Filter the entries for the word "serves". Copy each line in which it occurs.

» **Data provided**:
..............................
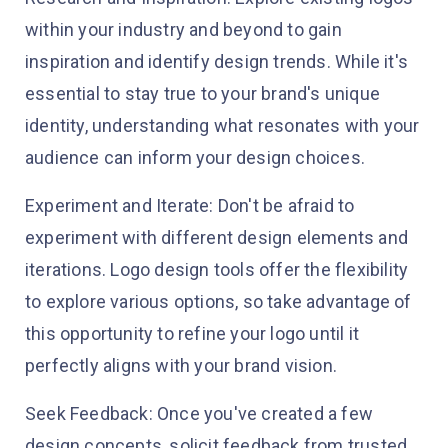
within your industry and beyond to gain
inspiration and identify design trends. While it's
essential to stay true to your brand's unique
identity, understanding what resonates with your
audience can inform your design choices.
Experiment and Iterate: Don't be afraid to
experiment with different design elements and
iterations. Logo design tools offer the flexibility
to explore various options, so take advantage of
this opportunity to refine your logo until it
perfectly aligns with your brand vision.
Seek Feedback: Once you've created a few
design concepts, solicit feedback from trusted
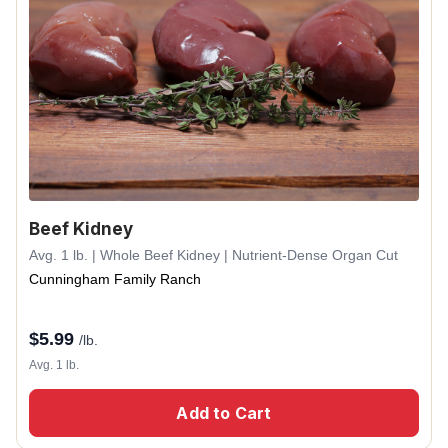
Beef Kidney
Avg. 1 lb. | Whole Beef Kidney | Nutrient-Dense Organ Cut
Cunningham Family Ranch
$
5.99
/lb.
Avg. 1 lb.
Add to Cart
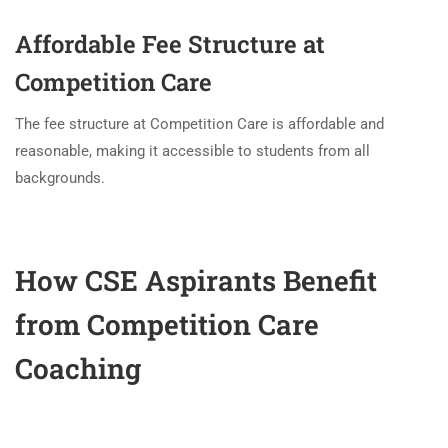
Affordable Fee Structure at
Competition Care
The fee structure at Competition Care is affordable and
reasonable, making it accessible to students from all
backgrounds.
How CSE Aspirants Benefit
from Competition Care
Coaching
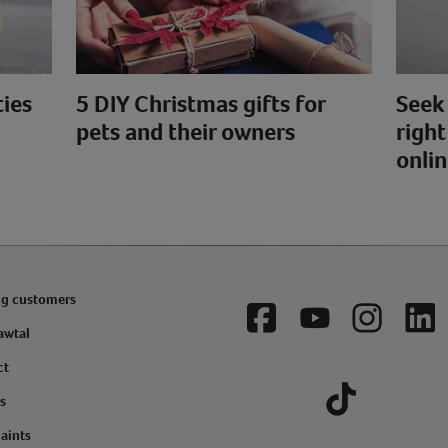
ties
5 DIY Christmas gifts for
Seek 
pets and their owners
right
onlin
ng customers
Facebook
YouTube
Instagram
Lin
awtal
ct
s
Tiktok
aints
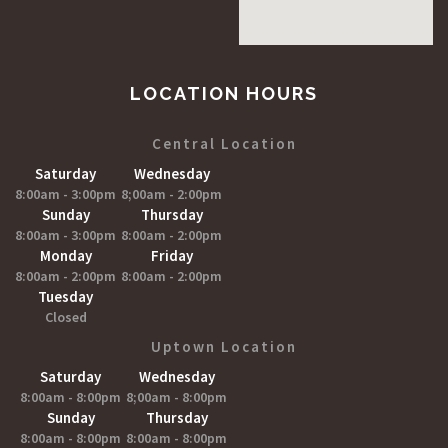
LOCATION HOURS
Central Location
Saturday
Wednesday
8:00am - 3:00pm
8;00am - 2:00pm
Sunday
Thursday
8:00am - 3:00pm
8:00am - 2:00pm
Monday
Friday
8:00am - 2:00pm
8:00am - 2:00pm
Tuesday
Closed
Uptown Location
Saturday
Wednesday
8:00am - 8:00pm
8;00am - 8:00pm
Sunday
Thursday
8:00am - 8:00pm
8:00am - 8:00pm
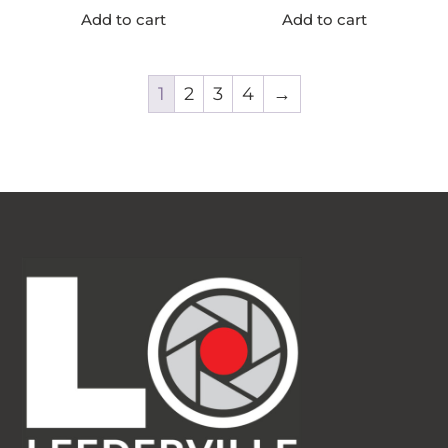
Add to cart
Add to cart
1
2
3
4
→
..............................
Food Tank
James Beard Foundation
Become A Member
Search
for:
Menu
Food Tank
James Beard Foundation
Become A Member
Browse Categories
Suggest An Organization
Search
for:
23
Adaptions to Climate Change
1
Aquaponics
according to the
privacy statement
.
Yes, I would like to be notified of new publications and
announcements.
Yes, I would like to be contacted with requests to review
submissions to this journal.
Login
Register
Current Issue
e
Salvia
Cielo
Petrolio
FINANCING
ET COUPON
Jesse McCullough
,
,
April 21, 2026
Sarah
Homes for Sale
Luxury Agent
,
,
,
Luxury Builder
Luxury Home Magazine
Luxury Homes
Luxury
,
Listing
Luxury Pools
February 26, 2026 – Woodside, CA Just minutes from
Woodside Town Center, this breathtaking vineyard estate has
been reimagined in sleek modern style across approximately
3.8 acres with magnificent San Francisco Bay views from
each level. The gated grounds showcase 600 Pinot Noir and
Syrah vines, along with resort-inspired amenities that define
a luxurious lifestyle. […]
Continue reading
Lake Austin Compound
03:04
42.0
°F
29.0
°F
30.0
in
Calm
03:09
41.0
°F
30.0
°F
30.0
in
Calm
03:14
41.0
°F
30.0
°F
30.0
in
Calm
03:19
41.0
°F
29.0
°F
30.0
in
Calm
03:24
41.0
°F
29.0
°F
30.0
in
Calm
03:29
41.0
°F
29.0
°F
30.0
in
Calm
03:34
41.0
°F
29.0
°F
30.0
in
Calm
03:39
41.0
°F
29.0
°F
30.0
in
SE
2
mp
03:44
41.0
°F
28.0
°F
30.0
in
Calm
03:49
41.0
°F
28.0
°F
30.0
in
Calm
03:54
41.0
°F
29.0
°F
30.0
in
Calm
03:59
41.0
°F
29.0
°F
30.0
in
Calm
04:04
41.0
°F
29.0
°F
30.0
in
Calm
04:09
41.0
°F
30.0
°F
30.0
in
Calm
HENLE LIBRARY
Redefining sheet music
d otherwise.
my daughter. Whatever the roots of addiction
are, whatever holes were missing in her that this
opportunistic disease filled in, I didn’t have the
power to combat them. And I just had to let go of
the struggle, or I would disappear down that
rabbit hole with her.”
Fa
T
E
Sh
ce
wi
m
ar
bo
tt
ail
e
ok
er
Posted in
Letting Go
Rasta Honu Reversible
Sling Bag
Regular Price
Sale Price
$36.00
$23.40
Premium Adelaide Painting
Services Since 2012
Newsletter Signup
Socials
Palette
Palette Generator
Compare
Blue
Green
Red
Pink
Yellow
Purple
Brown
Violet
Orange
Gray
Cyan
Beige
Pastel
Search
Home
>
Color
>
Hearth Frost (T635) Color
..............................
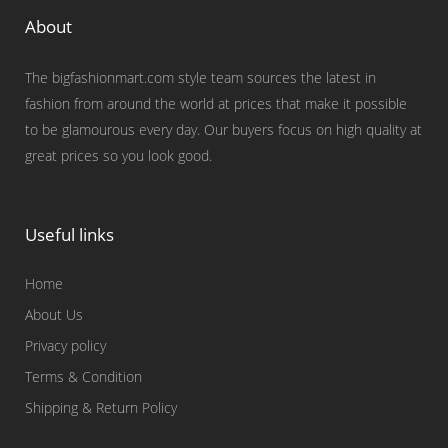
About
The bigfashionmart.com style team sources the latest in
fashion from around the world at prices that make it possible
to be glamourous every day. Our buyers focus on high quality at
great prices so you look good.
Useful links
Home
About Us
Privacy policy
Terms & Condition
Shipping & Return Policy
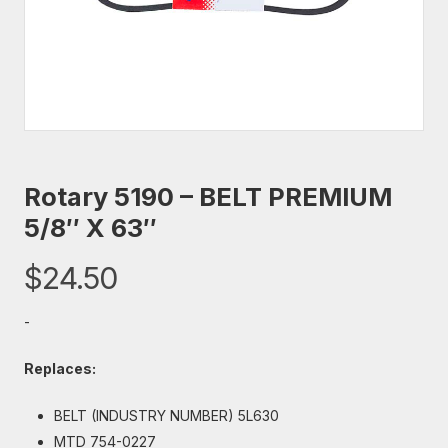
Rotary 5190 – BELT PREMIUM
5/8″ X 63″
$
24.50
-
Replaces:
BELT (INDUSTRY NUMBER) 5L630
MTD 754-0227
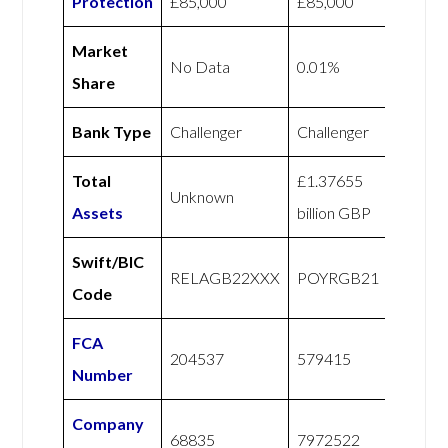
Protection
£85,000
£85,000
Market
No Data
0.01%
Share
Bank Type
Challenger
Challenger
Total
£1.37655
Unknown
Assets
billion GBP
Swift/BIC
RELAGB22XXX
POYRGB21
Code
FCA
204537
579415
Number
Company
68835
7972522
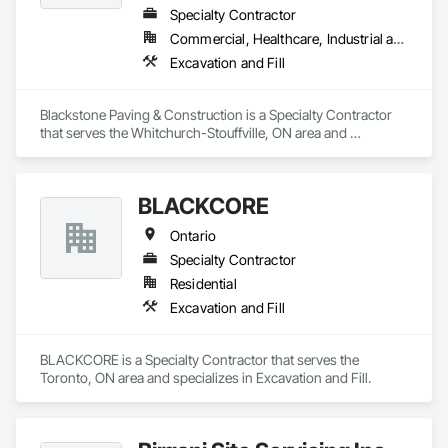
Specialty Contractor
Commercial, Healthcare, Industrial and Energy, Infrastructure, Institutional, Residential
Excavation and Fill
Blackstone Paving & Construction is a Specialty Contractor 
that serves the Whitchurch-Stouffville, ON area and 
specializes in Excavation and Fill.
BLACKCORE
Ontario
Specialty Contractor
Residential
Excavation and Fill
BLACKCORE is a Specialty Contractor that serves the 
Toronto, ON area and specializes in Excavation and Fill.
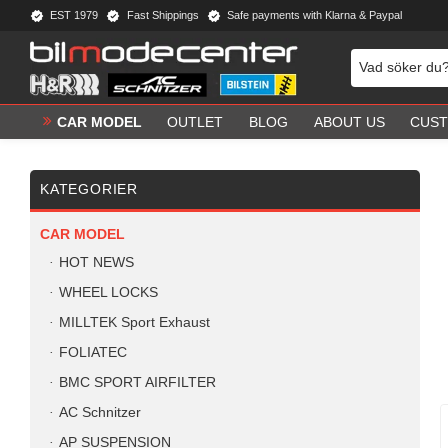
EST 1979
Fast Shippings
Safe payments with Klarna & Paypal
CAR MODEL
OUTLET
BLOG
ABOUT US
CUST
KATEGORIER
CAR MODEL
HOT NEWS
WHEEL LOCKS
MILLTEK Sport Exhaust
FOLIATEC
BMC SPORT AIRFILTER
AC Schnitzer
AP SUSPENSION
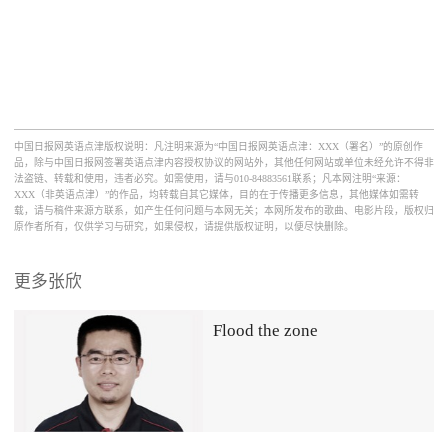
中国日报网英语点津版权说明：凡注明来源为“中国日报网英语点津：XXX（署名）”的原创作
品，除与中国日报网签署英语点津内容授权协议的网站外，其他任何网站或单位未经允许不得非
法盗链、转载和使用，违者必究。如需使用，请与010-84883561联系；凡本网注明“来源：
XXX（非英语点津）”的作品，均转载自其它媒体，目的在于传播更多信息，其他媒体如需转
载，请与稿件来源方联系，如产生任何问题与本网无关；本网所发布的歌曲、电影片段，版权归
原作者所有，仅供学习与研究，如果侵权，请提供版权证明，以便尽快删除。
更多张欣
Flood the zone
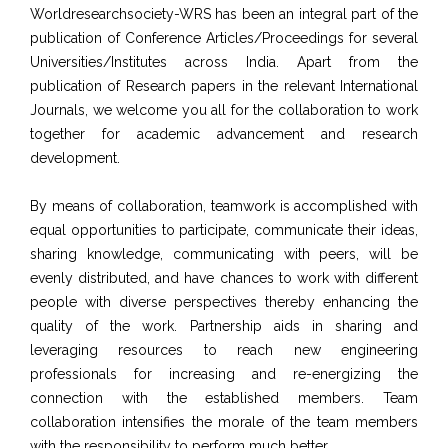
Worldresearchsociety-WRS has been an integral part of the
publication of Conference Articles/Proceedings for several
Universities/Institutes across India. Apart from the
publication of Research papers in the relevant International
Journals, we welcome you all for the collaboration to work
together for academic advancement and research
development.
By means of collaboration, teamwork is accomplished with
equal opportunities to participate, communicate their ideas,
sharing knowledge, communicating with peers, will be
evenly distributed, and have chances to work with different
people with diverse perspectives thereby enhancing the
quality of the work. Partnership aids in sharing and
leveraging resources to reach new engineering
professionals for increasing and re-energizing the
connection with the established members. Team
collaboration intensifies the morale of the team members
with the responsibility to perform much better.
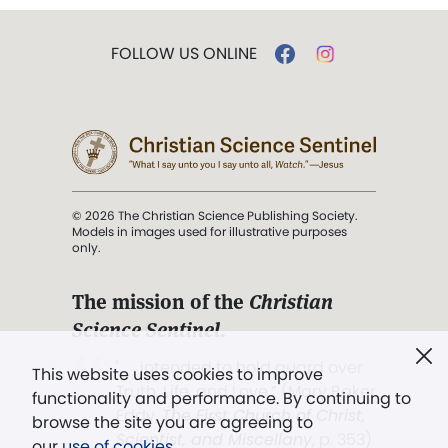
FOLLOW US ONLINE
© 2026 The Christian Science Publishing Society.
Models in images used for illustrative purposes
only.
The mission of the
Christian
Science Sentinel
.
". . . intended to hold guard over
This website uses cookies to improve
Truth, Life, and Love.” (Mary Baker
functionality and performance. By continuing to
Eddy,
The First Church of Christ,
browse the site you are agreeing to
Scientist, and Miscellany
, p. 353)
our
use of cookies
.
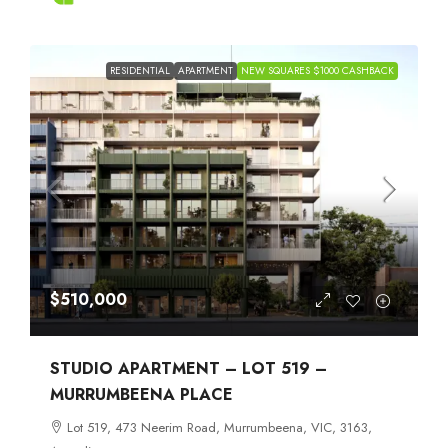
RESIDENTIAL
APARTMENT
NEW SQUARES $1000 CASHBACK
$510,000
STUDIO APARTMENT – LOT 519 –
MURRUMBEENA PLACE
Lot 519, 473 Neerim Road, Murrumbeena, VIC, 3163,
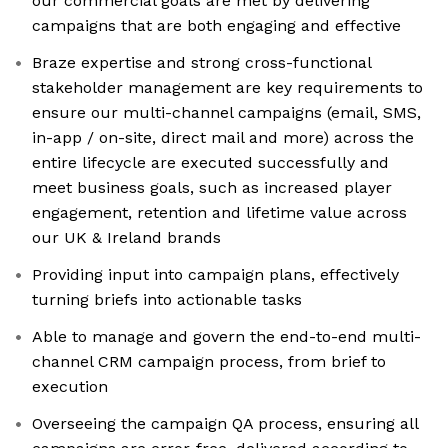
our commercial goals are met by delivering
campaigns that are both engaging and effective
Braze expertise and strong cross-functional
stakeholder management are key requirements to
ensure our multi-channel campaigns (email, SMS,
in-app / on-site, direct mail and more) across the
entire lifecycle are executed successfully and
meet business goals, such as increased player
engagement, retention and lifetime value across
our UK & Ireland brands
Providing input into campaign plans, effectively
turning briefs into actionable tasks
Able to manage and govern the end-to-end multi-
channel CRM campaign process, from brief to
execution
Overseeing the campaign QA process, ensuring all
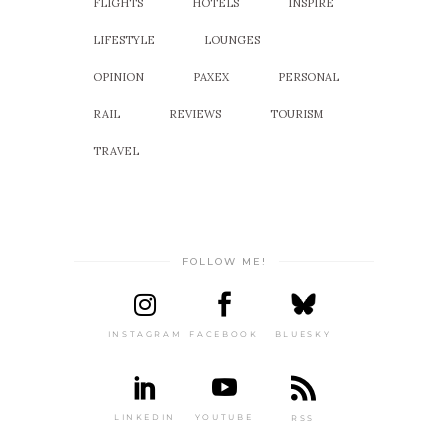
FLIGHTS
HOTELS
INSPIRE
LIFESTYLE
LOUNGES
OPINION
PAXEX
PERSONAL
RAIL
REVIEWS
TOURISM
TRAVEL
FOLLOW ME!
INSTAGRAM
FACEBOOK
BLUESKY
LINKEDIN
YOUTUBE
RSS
..............................
» **Output for this task**:
that serves the Whitchurch-Stouffville, ON area and 
BLACKCORE is a Specialty Contractor that serves the 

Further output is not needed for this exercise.